Pour contourner l’obstacle, il a imaginé non pas une aide directe aux entreprises, disposition interdite, mais une aide sociale «à la personne» destinée aux entrepreneurs. Concrètement, les gérants de TPE ou indépendants, exclus du fonds national de solidarité, pourront donc prétendre à un pécule de 567 euros, équivalent au montant du RSA pour peu qu’ils exercent dans le Calvados. 44 000 professionnels pourraient être concernés par ce dispositif, estime le Département qui a réservé une enveloppe de trois à quatre millions à cette fin. Le CD14, qui invoque «l’urgence sociale», assure ne pas craindre les foudres de la justice administrative. «C’est bordé juridiquement, indique-t-on dans l’entourage du président. Les services ont travaillé de façon à ce que ce soit pas retoqué par le contrôle de légalité». Dont acte.

Nota : Jean-Léonce Dupont, qui en a les moyens, souhaiterait aussi venir en aide aux pêcheurs que le coronavirus menace de noyade. Mais il lui faudra pour cela obtenir le blanc seing de la Région qui détient l’exclusivité de cette compétence en vertu, là encore, de la loi NOTRe. Des discussions seraient en cours avec Hervé Morin.


 

Commentaire de Florestan:

Il ne faudrait pas que le localisme qui est une mesquinerie territoriale ne se traduise par une mesquinerie financière s’il s’agit vraiment de voler au secours des Normands qui vont en avoir besoin avec la crise économique qui vient.
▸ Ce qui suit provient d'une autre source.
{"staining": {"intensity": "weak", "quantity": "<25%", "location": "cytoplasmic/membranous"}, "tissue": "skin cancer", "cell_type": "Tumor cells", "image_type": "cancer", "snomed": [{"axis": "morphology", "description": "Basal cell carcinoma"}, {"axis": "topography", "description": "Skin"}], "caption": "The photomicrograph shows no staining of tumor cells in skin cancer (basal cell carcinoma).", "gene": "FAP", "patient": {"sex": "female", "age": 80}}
La seule question qui importe est la suivante: l’initiative du président du Calvados est-elle utile aux Normands? Si c’est le cas elle pourrait être ciblée après une concertation avec la Région dans le but de ne pas compliquer la vie de ceux que l’on souhaite officiellement aider…

Question subsidiaire: faut-il instrumentaliser l’urgence en cours pour régler un différend politique et institutionnel?

S’agit-il de défendre les Normands ou de défendre le Calvados… dans le trou normand?